“Fahrenheit 451:” Remake Has To Be Better Than The Original.
Talk about a long-buried memory.
As I zipped through Tuesday’s online edition of The Wall Street Journal I stumbled on this headline in the Life and Arts section: “A Fahrenheit 451 for the Digital Era.”
That stopped me.
It was a piece about HBO’s remake of the 1966 film “Fahrenheit 451.” Both are adaptations of Ray Bradbury’s book by the same name. The new version airs on the premium movie channel May 19th.
I’m not a big fan of science fiction and haven’t read the novel. I did see the original movie, though.
Lemme back up.
When I was a kid we lived a little more than an hour south of New York City in rural Monmouth County, NJ. Once or twice a year the Dougherty bumpkins would pile into the family station wagon and head into the big city for sightseeing, dinner and a movie.
I was 14 the time we decided to see the new Julie Christie movie, “Fahrenheit 451.” Tickets cost $5 each and there was a spirited debate between my parents about whether anyone should ever spend that much to see a film.
Ultimately, they splurged and we found ourselves in a dark theater near Times Square. We sat in the middle of a row in this order: my father, my mother, my brother and me.
About 15 minutes into the movie a man came in and sat in the seat next to mine. He had a winter coat folded on his lap.
A few minutes later something tickled my right knee. It felt a little like pins and needles, so I readjusted. Then I felt it again. Stronger this time. I looked down and could see the guy in the next seat had his hand under his coat and was touching my leg.
I was terrified. I whispered to my brother to tell dad that a man was touching me. My kid brother didn’t whisper to my mother beside him, he just shouted.
My father sprang to his feet and so did the pervert.
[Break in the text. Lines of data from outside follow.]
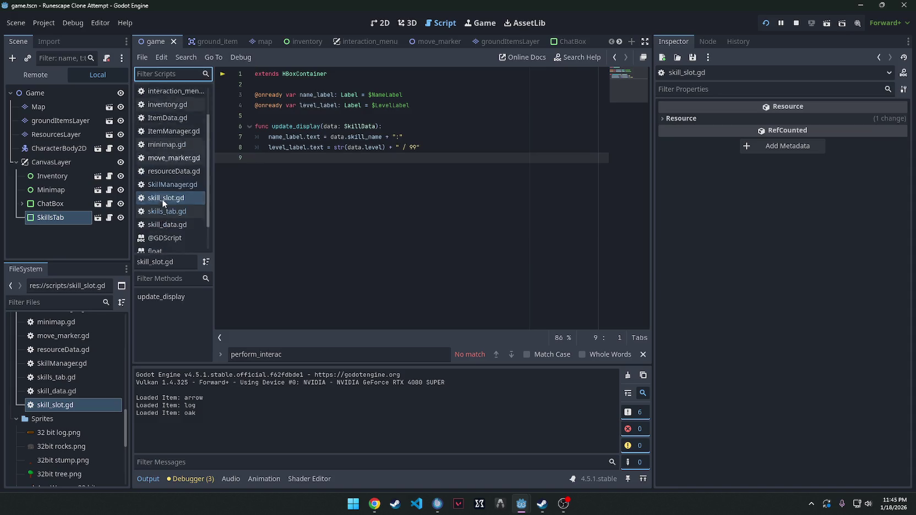
scroll(162, 199, down, 1)
click(165, 164)
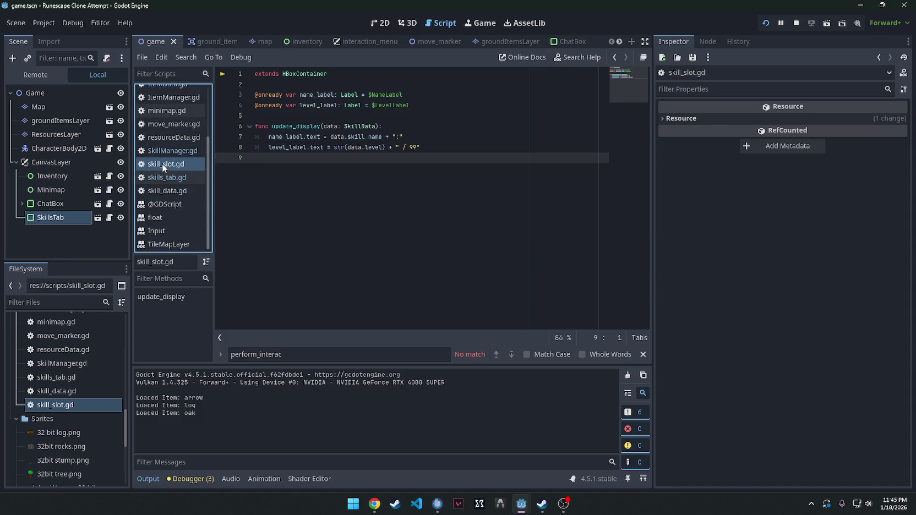
click(373, 194)
key(ctrl+a)
key(ctrl+v)
key(ctrl+s)
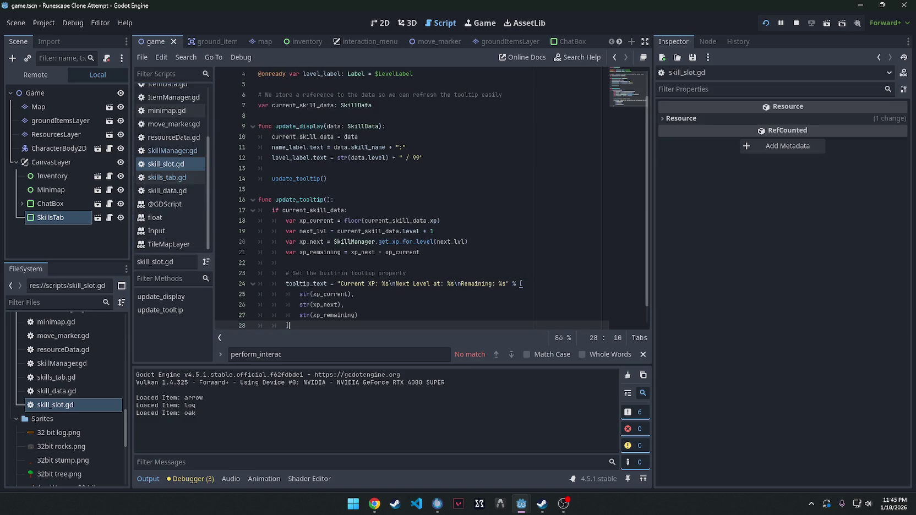
- Replace skill_data.gd's code with the version emitting the xp_updated signal
key(alt+Tab)
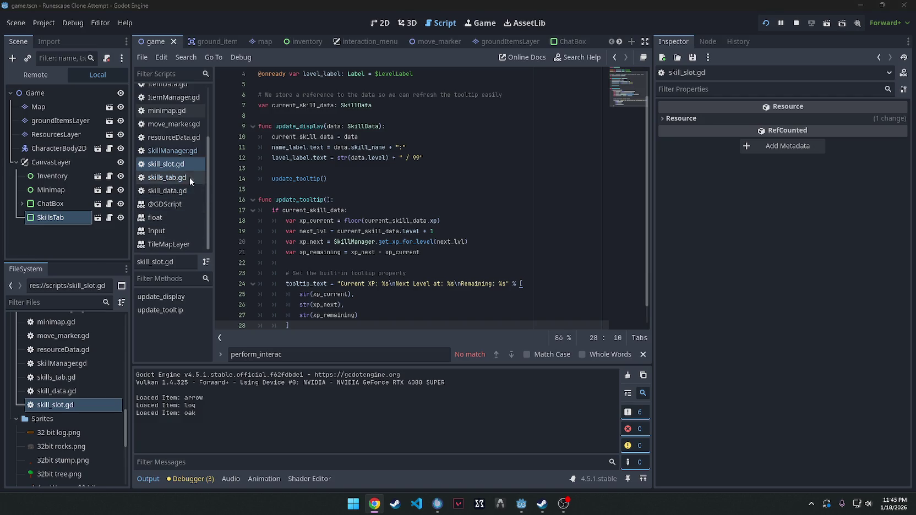
click(179, 191)
key(ctrl+a)
text(extends Resource class_name SkillData  @export var skill_name: String @export var level: int = 1 @export var xp: float = 0.0  signal leveled_up(new_level: int) signal xp_updated # <--- Add this signal  func add_xp(amount: float): 	xp += amount 	xp_updated.emit() # <--- Emit whenever XP changes 	 	var new_lvl = SkillManager.get_level_from_xp(xp) 	if new_lvl > level: 		level = new_lvl 		leveled_up.emit(level))
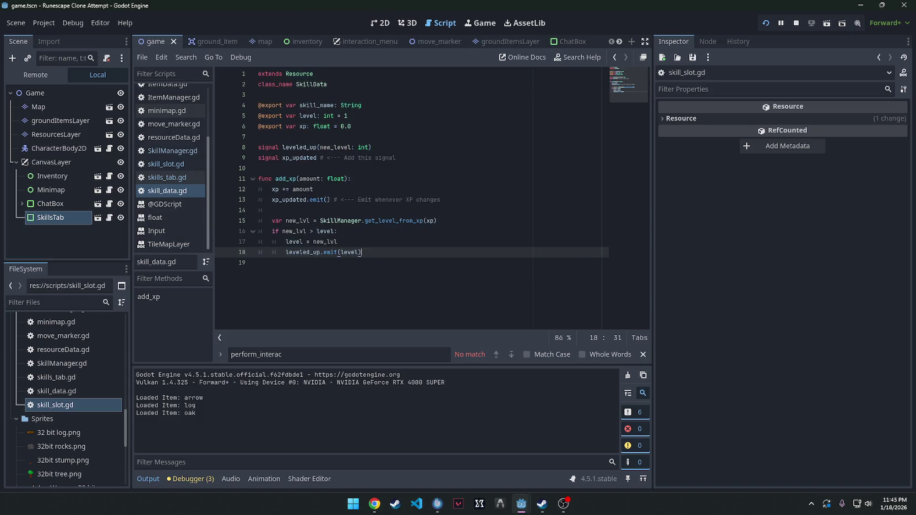
click(176, 181)
- Paste the slot loop connecting xp_updated to slot.update_tooltip below the connect block in skills_tab.gd
click(451, 214)
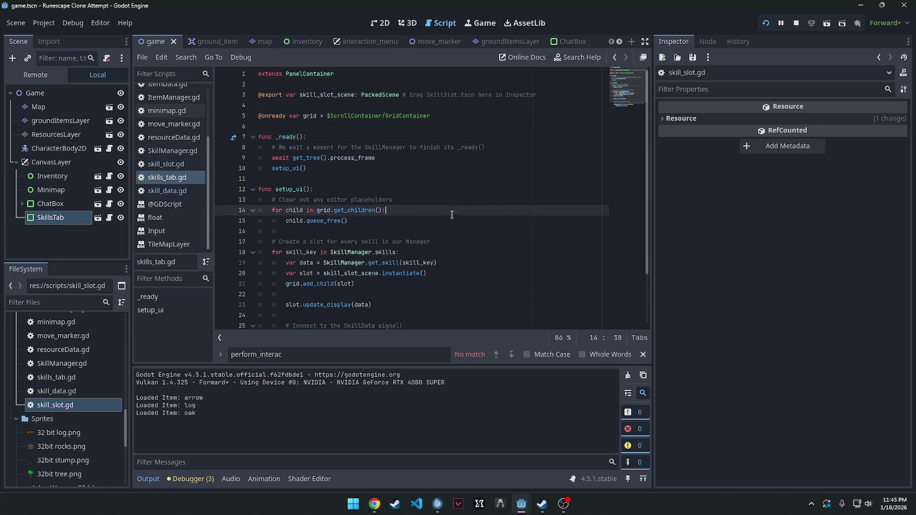
scroll(452, 214, down, 2)
scroll(430, 240, up, 2)
click(375, 503)
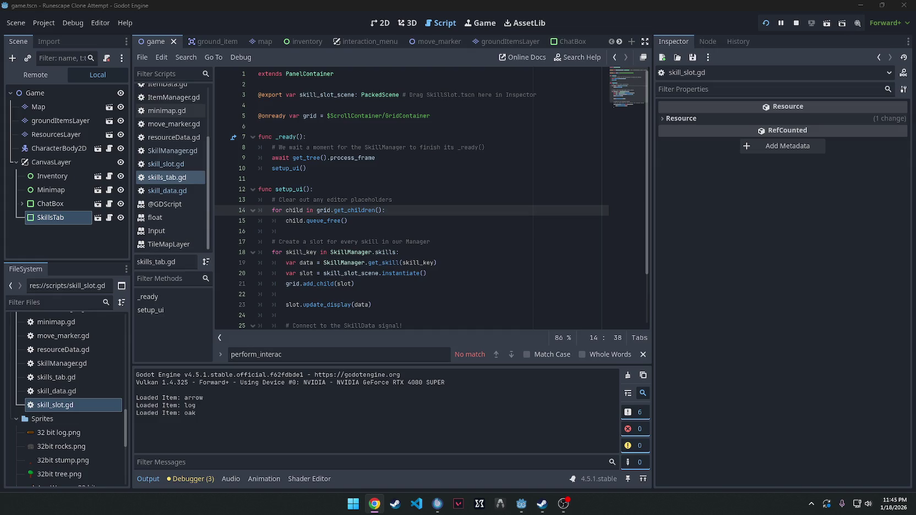
scroll(347, 198, down, 2)
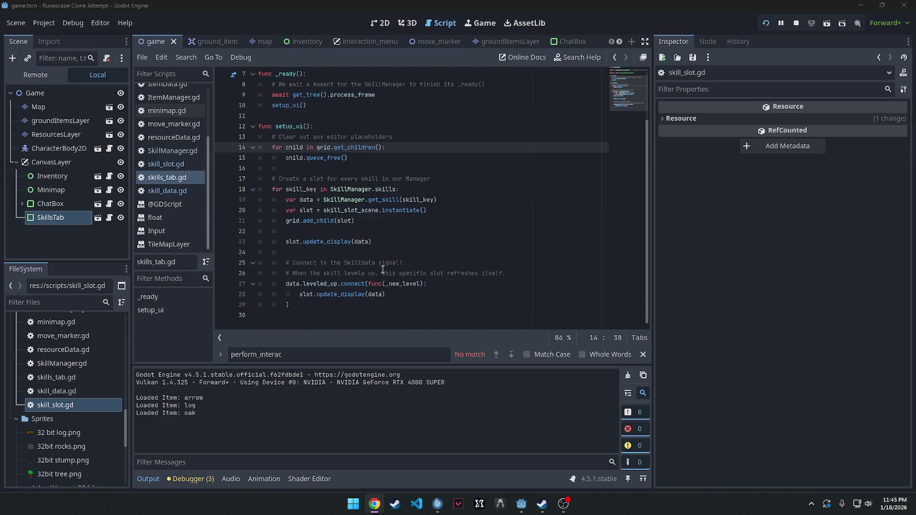
click(426, 302)
key(Return)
There was a foot race to the door in the back of the theater and the freak had a lead.
My brother, mother and I also sprinted to the lobby. It was a while before my dad returned.
“Son of a bitch got away,” he said breathlessly. “Down the subway.”
“What were you going to do?” I asked.
“I was going to kill the bastard,” my father replied matter-of-factly.
Turned out, it was a day of firsts. First time we’d ever paid five bucks each for movie tickets. First time I’d ever heard my dad call someone a bastard. (He’d used the other expletive one other time: When he got a fish hook in his finger.) First time I realized there were weirdos in the world who liked to fondle girls who were sitting in movie theaters with their families.
It was also a day of lasts. Last time my family ever sat with either my mother or me next to an empty seat.
Every time I've gone to a movie since 1966, I’ve scrutinized any stranger who sat next to me. If some SOB touches me in the dark, I won’t need my father to kill him. I’ll do it myself.
Oh, the manager of the New York movie theater didn’t seem shocked by what had happened. He did apologize, though, and refunded our money.
I never saw the rest of the original “Fahrenheit 451.” Looking forward to the remake.